2012-05-31 / Front Page

SEC Obtains Final Judgement Against Robert Bard

Ordered to pay $3,003,039
By Lindsay R. Mellott
STAFF WRITER

A U.S. District Court for the Middle District of Pennsylvania has entered a final judgement and order in the U.S. Securities and Exchange Commission’s (SEC) securities fraud case against Warfordsburg financial advisor Robert Bard and his firm, Vision Specialist Group.

Judge William W. Caldwell issued the final judgement on May 17, ruling in favor of the SEC and against the defendants. The judgement orders the defendants permanently restrained and enjoined from violating, directly or indirectly, Section 17(a) of the Securities Act of 1933, Section 10(b) of the Exchange Act of 1934, Exchange Act Rule 10b-5 and sections 206 (1) and 206 (2) of the Investment Advisers Act of 1940. And it orders Bard and Vision Specilist Group liable for disgorgement of ill-gotten gains of $450,000, a $2.5 million civil penalty and pre-judgement interest of $53,039., a total of $3,003,039, due within seven days of the order’s entry.

According to court documents, Bard was also ordered to transfer to the court the proceeds from the sale of a home in the Cayman Islands owned by him and his wife, plus any interest earned.
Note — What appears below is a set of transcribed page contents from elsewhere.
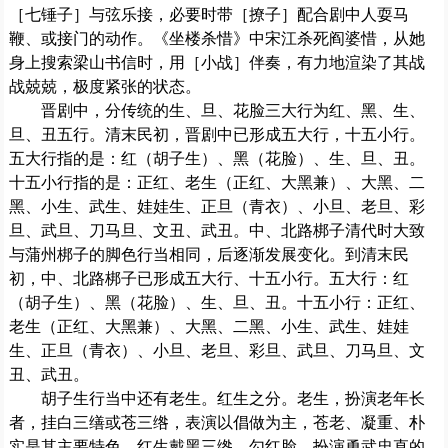
［七锤子］与弦乐接，必要时带［撩子］配合剧中人耍马
鞭、或接门的动作。《坐楼杀惜》中宋江杀死阎婆惜，从她
身上搜索梁山书信时，用［小战］伴奏，有力地渲染了其战
战兢兢，极度紧张的状态。
晋剧中，分传统的生、旦、花脸三大行为红、黑、生、
旦、丑五行。清末民初，晋剧中已形成五大行，十五小行。
五大行指的是：红（胡子生）、黑（花脸）、生、旦、丑。
十五小行指的是：正红、老生（正红、大黑兼）、大黑、二
黑、小生、武生、娃娃生、正旦（青衣）、小旦、老旦、彩
旦、武旦、刀马旦、文丑、武丑。中、北路梆子清代时大致
与蒲州梆子的脚色行当相同，后逐渐发展变化。到清末民
初，中、北路梆子已形成五大行、十五小行。五大行：红
（胡子生）、黑（花脸）、生、旦、丑。十五小行：正红、
老生（正红、大黑兼）、大黑、二黑、小生、武生、娃娃
生、正旦（青衣）、小旦、老旦、彩旦、武旦、刀马旦、文
丑、武丑。
胡子生行当中还有老生。红生之分。老生，扮演老年长
者，挂白三缮或苍三绺，表演以倡做为主，苍老、凝重、朴
实是其主要特色。红生戴黑三绺，勾红脸，扮演勇武忠直的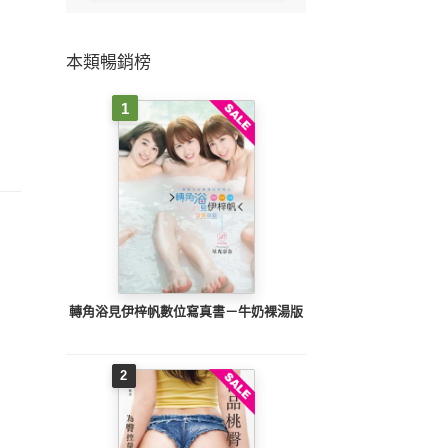
本類暢銷榜
1
轉角浴見伊梓帆數位寫真書－牛奶裸湯版
2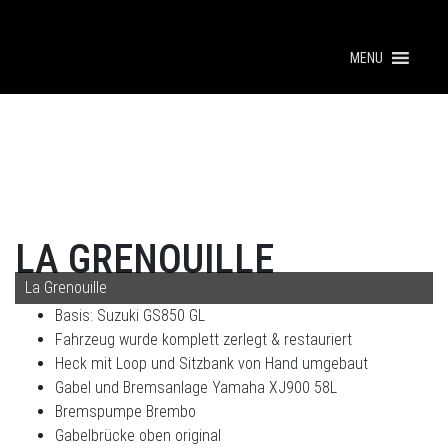
MENU
LA GRENOUILLE
La Grenouille
Basis: Suzuki GS850 GL
Fahrzeug wurde komplett zerlegt & restauriert
Heck mit Loop und Sitzbank von Hand umgebaut
Gabel und Bremsanlage Yamaha XJ900 58L
Bremspumpe Brembo
Gabelbrücke oben original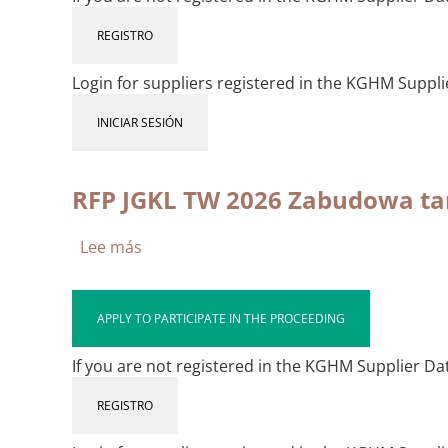
przecinka
0143
19
Wykonanie
REGISTRO
w
projektu
KGHM
technicznego,
Login for suppliers registered in the KGHM Suppl
Polska
dostawa,
Miedź
zabudowa
INICIAR SESIÓN
S.A.
oraz
O
uruchomienie
ZG
rozdzielni
RFP JGKL TW 2026 Zabudowa tam
Rudna
dołowej
10kV
Lee más
sobre
ARd-
RFP
51.21
JGKL
TW
APPLY TO PARTICIPATE IN THE PROCEEDING
2026
Zabudowa
If you are not registered in the KGHM Supplier Data
tam
wentylacyjnych
REGISTRO
2026
-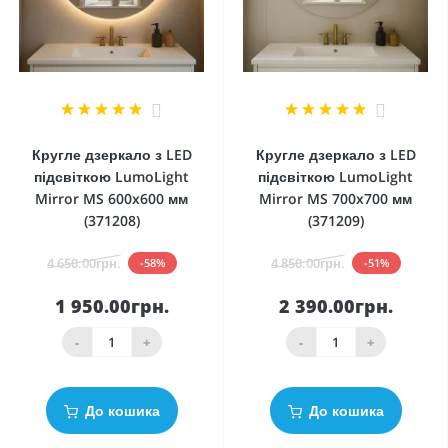
4
4
Кругле дзеркало з LED
Кругле дзеркало з LED
підсвіткою LumoLight
підсвіткою LumoLight
Mirror MS 600x600 мм
Mirror MS 700x700 мм
(371208)
(371209)
4 650.00грн.
4 850.00грн.
-58%
-51%
1 950.00грн.
2 390.00грн.
-
+
-
+
До кошика
До кошика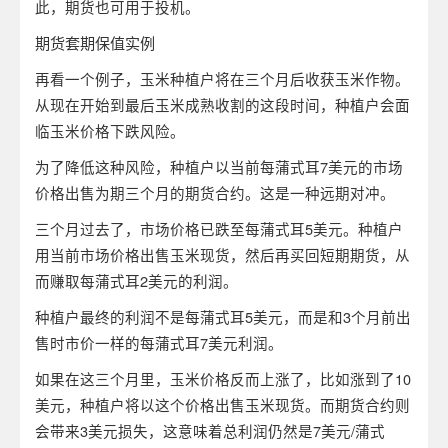
此，期货也可用于投机。
期货套期保值实例
再看一个例子，玉米种植户将在三个月后收获玉米作物。
从现在开始到最后玉米成熟收割的这段时间，种植户会面
临玉米价格下跌风险。
为了降低这种风险，种植户以当前每蒲式耳7美元的市场
价格出售为期三个月的期货合约。这是一种远期对冲。
三个月过去了，市场价格已跌至每蒲式耳5美元。种植户
用当前市场价格出售玉米现货，然后再买回短期期货，从
而赚取每蒲式耳2美元的利润。
种植户最终的利润不是每蒲式耳5美元，而是和3个月前出
售时市价一样的每蒲式耳7美元利润。
如果在这三个月里，玉米价格反而上涨了，比如涨到了10
美元，种植户将以这个价格出售玉米现货。而期货合约则
会带来3美元损失，这意味着总利润仍然是7美元/蒲式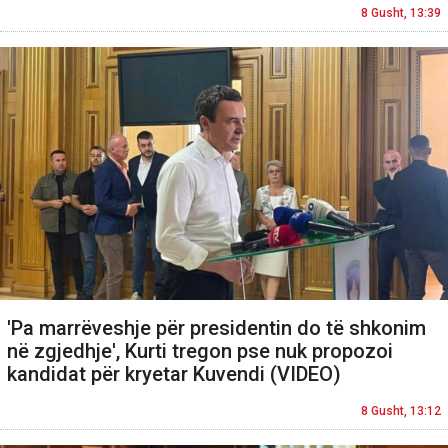
8 Gusht, 13:39
'Pa marrëveshje për presidentin do të shkonim
në zgjedhje', Kurti tregon pse nuk propozoi
kandidat për kryetar Kuvendi (VIDEO)
8 Gusht, 13:12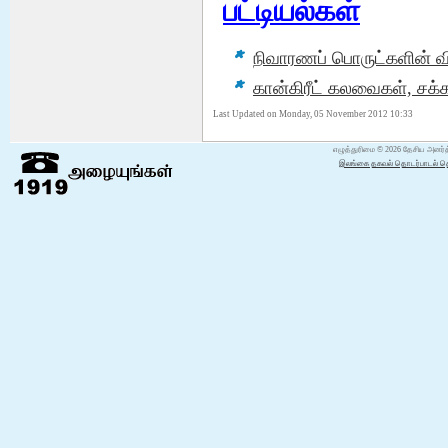
பட்டியல்கள்
நிவாரணப் பொருட்களின் வி
Info NDRSC Official Release
கான்கிரீட் கலவைகள், சக்
For archiving the goals of Clean Sri
Lanka Project in terms of
Last Updated on Monday, 05 November 2012 10:33
Digitalizing government
organizations, National Disaster
எழுத்துரிமை © 2026 தேசிய அனர்த
Relief Services Centre officia...
இலங்கை தகவல் தொடர்பாடல் தொழ
மேலும் வாசிக்க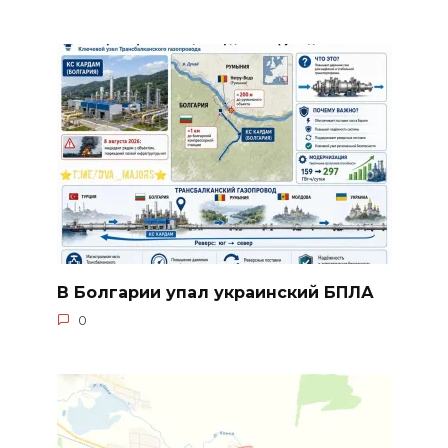
В Болгарии упал украинский БПЛА
0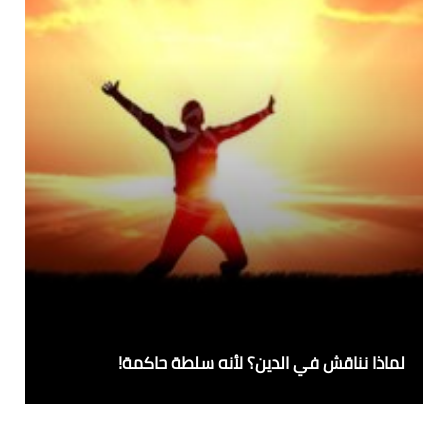
لماذا نناقش في الدين؟ لأنه سلطة حاكمة!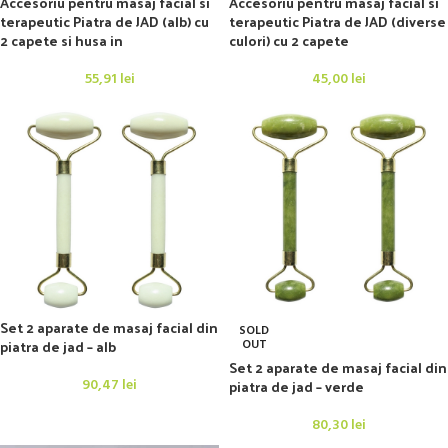
Accesoriu pentru masaj facial si
Accesoriu pentru masaj facial si
terapeutic Piatra de JAD (alb) cu
terapeutic Piatra de JAD (diverse
2 capete si husa in
culori) cu 2 capete
55,91
lei
45,00
lei
Set 2 aparate de masaj facial din
SOLD
piatra de jad – alb
OUT
Set 2 aparate de masaj facial din
90,47
lei
piatra de jad – verde
80,30
lei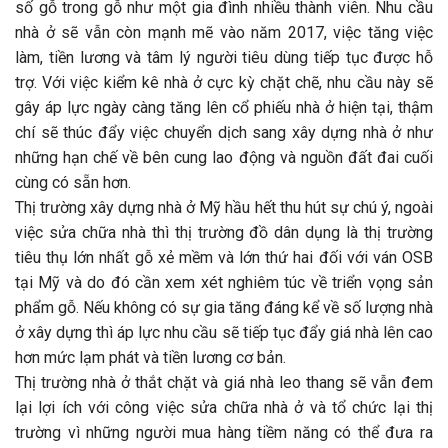
số gỗ trong gỗ như một gia đình nhiều thành viên. Nhu cầu
nhà ở sẽ vẫn còn mạnh mẽ vào năm 2017, việc tăng việc
làm, tiền lương và tâm lý người tiêu dùng tiếp tục được hỗ
trợ. Với việc kiểm kê nhà ở cực kỳ chặt chẽ, nhu cầu này sẽ
gây áp lực ngày càng tăng lên cổ phiếu nhà ở hiện tại, thậm
chí sẽ thúc đẩy việc chuyển dịch sang xây dựng nhà ở như
những hạn chế về bên cung lao động và nguồn đất đai cuối
cùng có sẵn hơn.
Thị trường xây dựng nhà ở Mỹ hầu hết thu hút sự chú ý, ngoài
việc sửa chữa nhà thì thị trường đồ dân dụng là thị trường
tiêu thụ lớn nhất gỗ xẻ mềm và lớn thứ hai đối với ván OSB
tại Mỹ và do đó cần xem xét nghiêm túc về triển vọng sản
phẩm gỗ. Nếu không có sự gia tăng đáng kể về số lượng nhà
ở xây dựng thì áp lực nhu cầu sẽ tiếp tục đẩy giá nhà lên cao
hơn mức lạm phát và tiền lương cơ bản.
Thị trường nhà ở thắt chặt và giá nhà leo thang sẽ vẫn đem
lại lợi ích với công việc sửa chữa nhà ở và tổ chức lại thị
trường vì những người mua hàng tiềm năng có thể đưa ra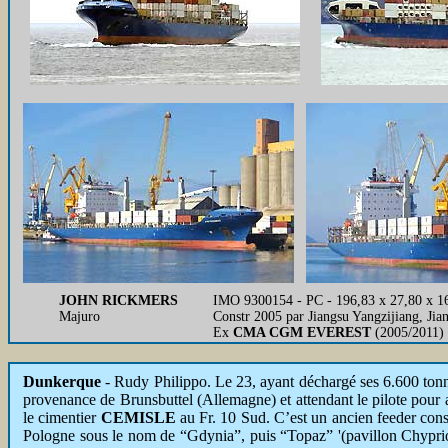
JOHN RICKMERS
IMO 9300154 - PC - 196,83 x 27,80 x 1
Majuro
Constr 2005 par Jiangsu Yangzijiang, Ji
Ex
CMA CGM EVEREST
(2005/2011)
Dunkerque
- Rudy Philippo. Le 23, ayant déchargé ses 6.600 ton
provenance de Brunsbuttel (Allemagne) et attendant le pilote pour a
le cimentier
CEMISLE
au Fr. 10 Sud. C’est un ancien feeder cons
Pologne sous le nom de “Gdynia”, puis “Topaz” '(pavillon Chypri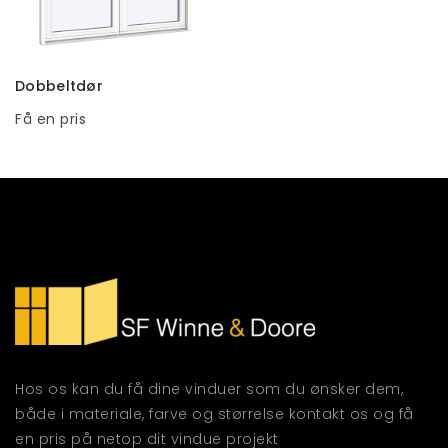
TILFØJ TIL KURV
Dobbeltdør
Få en pris
Hos os kan du få dine vinduer som du ønsker dem,
både i materiale, farve og størrelse kontakt os og få
en pris på netop dit vindue projekt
That money, which has been held by Bard’s attorneys since January, when the SEC learned that Bard was selling the property in violation of a court-ordered asset freeze, is to be credited toward the disgorgement amount due from the defendants.

Judge Caldwell noted in the order that “Bard’s co-mingling of his ill-gotten gains in the property partially owned by his wife cannot shield those funds from disgorgement.”

Bard’s attorneys had argued at a hearing in February to determine the amount of the defendants’ civil penalty that only half of the proceeds of the sale could be used to satisfy the judgement against Bard because his wife was half-owner of the property.

The SEC asserted, however, in court documents, that “ ... the Cayman payments came from the proceeds of Bard’s fraud” and that all of the sale proceeds should be turned over to the court.

The final judgement also ordered that all persons or entities holding any funds, accounts or other assets of the defendants that have been frozen by the court to “immediately liquidate such assets” and pay the proceeds to the court. The money is to be credited toward the disgorgement amount due from Bard and Vision Specialist Group.

Bard and his firm were charged with securities fraud by the SEC in a civil suit filed July 30, 2009. The SEC said then that Bard had at least $4.4 million in assets under management in 154 accounts at two broker-dealers.

In its civil suit, the SEC alleged that Bard and Vision Specialist Group targeted investors in the Warfordsburg area “with promises of high yields and safety of principal, telling clients that they had invested in safe investments such as bonds, certificates of deposit, and money market funds.”

Instead, securities lawyers say that Bard cheated investors, many of them from southern Fulton County and nearby communities, out of hundreds of thousands of dollars.